Commensurate and incommensurate magnetic order in spin-1 chains stacked on the triangular lattice inLi2NiW2O8

Abstract

We report thermodynamic properties, magnetic ground state, and microscopic magnetic model of the spin-1 frustrated antiferromaget Li$_{2}$NiW$_{2}$O$_{8}$ showing successive transitions at $T_{\rm N1}\simeq 18$ K and $T_{\rm N2}\simeq 12.5$ K in zero field. Nuclear magnetic resonance and neutron diffraction reveal collinear and commensurate magnetic order with the propagation vector $\mathbf k=(\frac12,0,\frac12)$ below $T_{\rm N2}$. The ordered moment of 1.8 $\mu_B$ at 1.5 K is directed along $[0.89(9),-0.10(5),-0.49(6)]$ and matches the magnetic easy axis of spin-1 Ni$^{2+}$ ions, which is determined by the scissor-like distortion of the NiO$_6$ octahedra.
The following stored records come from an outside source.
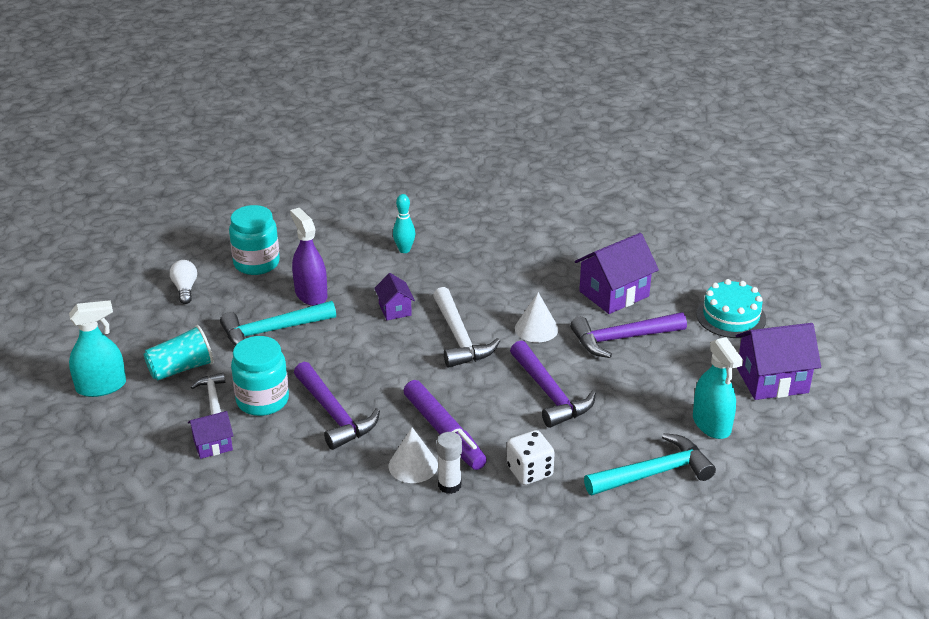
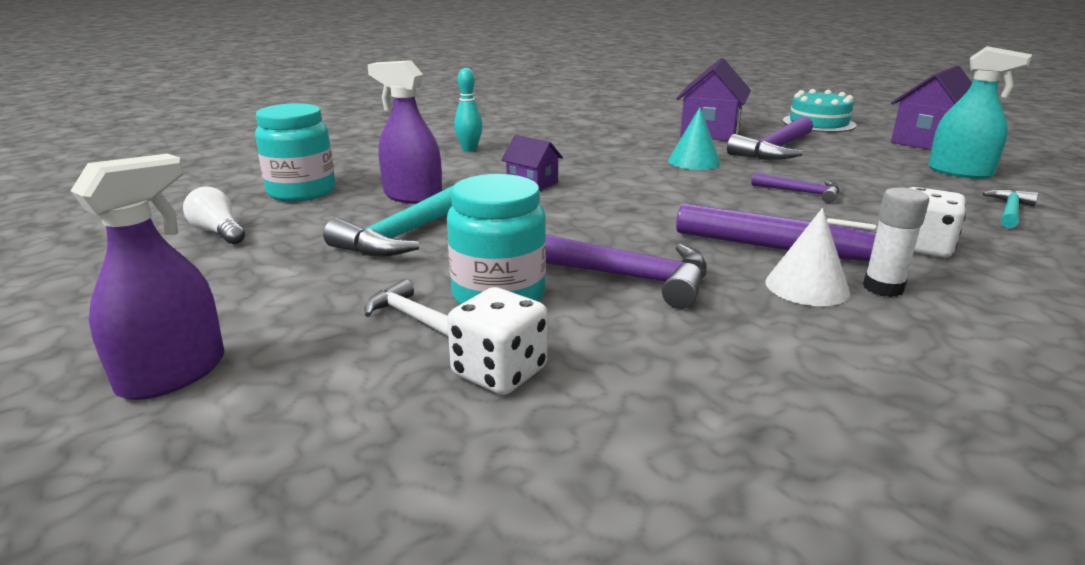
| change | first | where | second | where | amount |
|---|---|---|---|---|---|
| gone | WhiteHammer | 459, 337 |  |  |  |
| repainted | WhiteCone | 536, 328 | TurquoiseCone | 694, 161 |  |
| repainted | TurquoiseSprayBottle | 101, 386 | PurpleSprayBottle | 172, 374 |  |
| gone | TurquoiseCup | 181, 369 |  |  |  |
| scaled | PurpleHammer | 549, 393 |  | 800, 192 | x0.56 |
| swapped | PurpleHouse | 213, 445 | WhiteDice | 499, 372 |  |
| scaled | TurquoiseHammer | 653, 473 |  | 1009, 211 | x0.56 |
Incommensurate magnetic order, presumably of spin-density-wave type, is observed in the region between $T_{\rm N2}$ and $T_{\rm N1}$. Density-functional band-structure calculations put forward a three-dimensional spin lattice with spin-1 chains running along the $[01\bar 1]$ direction and stacked on a spatially anisotropic triangular lattice in the $ab$ plane. We show that the collinear magnetic order in Li$_2$NiW$_2$O$_8$ is incompatible with the triangular lattice geometry and thus driven by a pronounced easy-axis single-ion anisotropy of Ni$^{2+}$.